> _Activity_: Transcribe the records below. Leave every word as it is.

> _Provided data_:

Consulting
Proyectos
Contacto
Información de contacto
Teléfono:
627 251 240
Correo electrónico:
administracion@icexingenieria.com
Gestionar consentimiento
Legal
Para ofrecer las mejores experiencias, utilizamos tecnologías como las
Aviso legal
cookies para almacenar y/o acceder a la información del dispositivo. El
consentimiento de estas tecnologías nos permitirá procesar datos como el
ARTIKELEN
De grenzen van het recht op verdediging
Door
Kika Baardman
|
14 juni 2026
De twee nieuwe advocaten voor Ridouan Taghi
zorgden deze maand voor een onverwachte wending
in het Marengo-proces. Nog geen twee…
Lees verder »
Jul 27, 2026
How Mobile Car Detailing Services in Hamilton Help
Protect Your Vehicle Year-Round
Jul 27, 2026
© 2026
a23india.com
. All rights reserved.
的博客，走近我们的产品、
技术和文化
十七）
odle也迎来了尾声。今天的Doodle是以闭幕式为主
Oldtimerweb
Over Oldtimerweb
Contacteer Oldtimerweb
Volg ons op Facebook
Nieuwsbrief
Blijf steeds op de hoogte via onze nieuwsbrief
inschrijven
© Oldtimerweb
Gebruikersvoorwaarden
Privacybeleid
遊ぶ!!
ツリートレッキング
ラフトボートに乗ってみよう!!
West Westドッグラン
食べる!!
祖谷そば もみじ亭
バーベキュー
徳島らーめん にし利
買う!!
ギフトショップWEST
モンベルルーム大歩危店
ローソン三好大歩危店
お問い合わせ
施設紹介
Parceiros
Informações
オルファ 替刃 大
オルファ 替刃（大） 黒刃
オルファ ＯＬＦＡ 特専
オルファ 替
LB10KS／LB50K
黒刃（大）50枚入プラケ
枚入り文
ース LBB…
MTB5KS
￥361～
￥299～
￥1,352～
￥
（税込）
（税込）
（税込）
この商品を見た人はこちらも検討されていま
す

> _Answer to the exercise_:
Consulting
Proyectos
Contacto
Información de contacto
Teléfono:
627 251 240
Correo electrónico:
administracion@icexingenieria.com
Gestionar consentimiento
Legal
Para ofrecer las mejores experiencias, utilizamos tecnologías como las
Aviso legal
cookies para almacenar y/o acceder a la información del dispositivo. El
consentimiento de estas tecnologías nos permitirá procesar datos como el
ARTIKELEN
De grenzen van het recht op verdediging
Door
Kika Baardman
|
14 juni 2026
De twee nieuwe advocaten voor Ridouan Taghi
zorgden deze maand voor een onverwachte wending
in het Marengo-proces. Nog geen twee…
Lees verder »
Jul 27, 2026
How Mobile Car Detailing Services in Hamilton Help
Protect Your Vehicle Year-Round
Jul 27, 2026
© 2026
a23india.com
. All rights reserved.
的博客，走近我们的产品、
技术和文化
十七）
odle也迎来了尾声。今天的Doodle是以闭幕式为主
Oldtimerweb
Over Oldtimerweb
Contacteer Oldtimerweb
Volg ons op Facebook
Nieuwsbrief
Blijf steeds op de hoogte via onze nieuwsbrief
inschrijven
© Oldtimerweb
Gebruikersvoorwaarden
Privacybeleid
遊ぶ!!
ツリートレッキング
ラフトボートに乗ってみよう!!
West Westドッグラン
食べる!!
祖谷そば もみじ亭
バーベキュー
徳島らーめん にし利
買う!!
ギフトショップWEST
モンベルルーム大歩危店
ローソン三好大歩危店
お問い合わせ
施設紹介
Parceiros
Informações
オルファ 替刃 大
オルファ 替刃（大） 黒刃
オルファ ＯＬＦＡ 特専
オルファ 替
LB10KS／LB50K
黒刃（大）50枚入プラケ
枚入り文
ース LBB…
MTB5KS
￥361～
￥299～
￥1,352～
￥
（税込）
（税込）
（税込）
この商品を見た人はこちらも検討されていま
す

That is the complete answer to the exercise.